1. Welcome to NoFap! We have disabled new forum accounts from being registered for the time being. In the meantime, you can join our weekly accountability groups.
    Dismiss Notice

How can I stay focused on myself and not women

Discussion in 'Abstinence, Retention, and Sexual Transmutation' started by Roadtorecovery98, Jul 2, 2021.

  1. Roadtorecovery98

    Roadtorecovery98 Fapstronaut

    6
    2
    3
    Quick background, I'm a 23yo male started pmo from about 13-14. I lost my virginity at 17 yo and I've never really had much issues with getting girls. I've come out of a long term relationship (3 years) and realized that I've just gone a month without sex for the first time since I was 17. As a side note i was completely addicted to pmo throughout this time, i would even pmo right after sex sometimes.

    This is a brand new intentional journey for me and it's great and all, just relapsed after a 16 day streak but I'm dedicated to changing so I'm right back on it. I've also decided that this time I want to take my focus off of women completely and focus on myself and own development.

    My question is, how do you guys cope with the sexual urges? my body and mind is so use to the release. I often find myself staring at girls in the gym or on the street. I even recently downloaded hinge and tinder just to talk to girls and get some. But knowing its not really what i want i never truly pursue this interactions.

    I feel like my obsession with women is hindering my progress and pmo has definitely ruined how I see women. Just the other day me and a friend were staring at a beautiful bodied woman at the store. she knew i was watching but as she closed the car boot i said, " she's showing off her figure to me". in that moment i realised what i said and it made me understand just how much my porn addiction had rewired my brain.

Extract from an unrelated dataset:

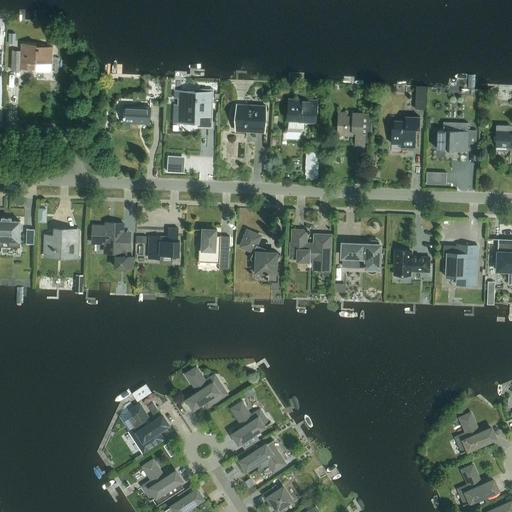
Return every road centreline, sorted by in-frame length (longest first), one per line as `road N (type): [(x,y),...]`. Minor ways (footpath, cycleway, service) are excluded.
road 1 (unclassified): [(511,201),(77,183)]
road 2 (residential): [(0,125),(74,135),(77,183)]
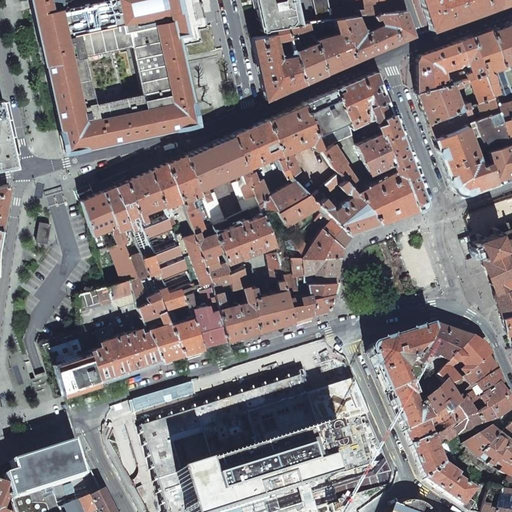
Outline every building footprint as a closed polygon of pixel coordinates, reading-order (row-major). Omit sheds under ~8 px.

    Sorry for the ramblings, but what can i do to stop my eyes wandering towards women and keep focused on the goals I've set for myself.
     
  2. BigBadWolf_27

    BigBadWolf_27 Fapstronaut

    It's really hard to answer your question man. It's not about finding out one simple trick...
    For me it was always a conscious decision. It's all about staying true with yourself. Real and tough test of your willpower every single day. It's really hard, in the end you're fighting with your own desire... And that's one of the most powerful impulses you can experience during your life. But I can assure you - it's possible to forget about the girls and sex, even for some time. The urges will come and go, and you will gain experience how to cope with them.
    I'm trying to put all of my focus and that accumulated energy into goal I want to achieve. And I want it bad, I really do. Then all of my sexual urges just fall into the background. It may sound trite but building new, healthy habits also do a job. You can always waste all of that energy by excersising and release any tension by meditating, taking cold shower and so on... You see a hot girl on the street? Gently acknowledge this and move on, focus on yourself. I would also delete any dating apps, I don't say it's bad to use them, it's just unnecessary distraction.
    One extra tip - If my brain is screaming for a vagina I'm just saying to him - Okay, let's have a deal. You can help me with achieving what I want and I will become more successful. Being more successful means more girls interested in me. More girls interested in me means more opportunities to get laid and have sex. We have a deal? :)
     
  3. Roadtorecovery98

    Roadtorecovery98 Fapstronaut

    6
    2
    3
    Thanks for the response. I’m only just seeing this but you’ve hit the nail right on the head.
    Since writing the original post I’ve made a conscious decision to move my focus away from women and onto my goals and objectives. At first it was difficult but as you say, you have to reinforce the decision daily and now I honestly don’t even think of women that much. I still have a ways to go but I’m making great progress!

    I’ve realigned my focuses and it took a while to fix my mind on a goal to work on. However, now I can say that I’m fully focused on building my business and focusing and tapping into the fitness industry ( just taken the plunge to pursue my dream job of being a personal trainer). It feels good having something to work towards:).

    And yeah dating apps are a completely joke. Since the post I’ve deleted them and remembered to stay focused on myself.

    Chase your goals not chicks:cool:
     
    TruthIsFreedom likes this.
  4. You mean not focus on women to have sex with. You can hang out with your grandmother and other women you're not attracted to. They may even help you focus on yourself and your goals since they tend to care more and it isn't about gratification.
     
  5. Roadtorecovery98

    Roadtorecovery98 Fapstronaut

    6
    2
    3
    Yes that’s what I mean haha. I don’t have many real female friends however. I used to think I just didn’t have anything in common with the opposite sex. But now I realise I have a big problem with objectifying women which makes it difficult to pursue plutonic friendships. I’m hoping abstaining from porn can help solve that.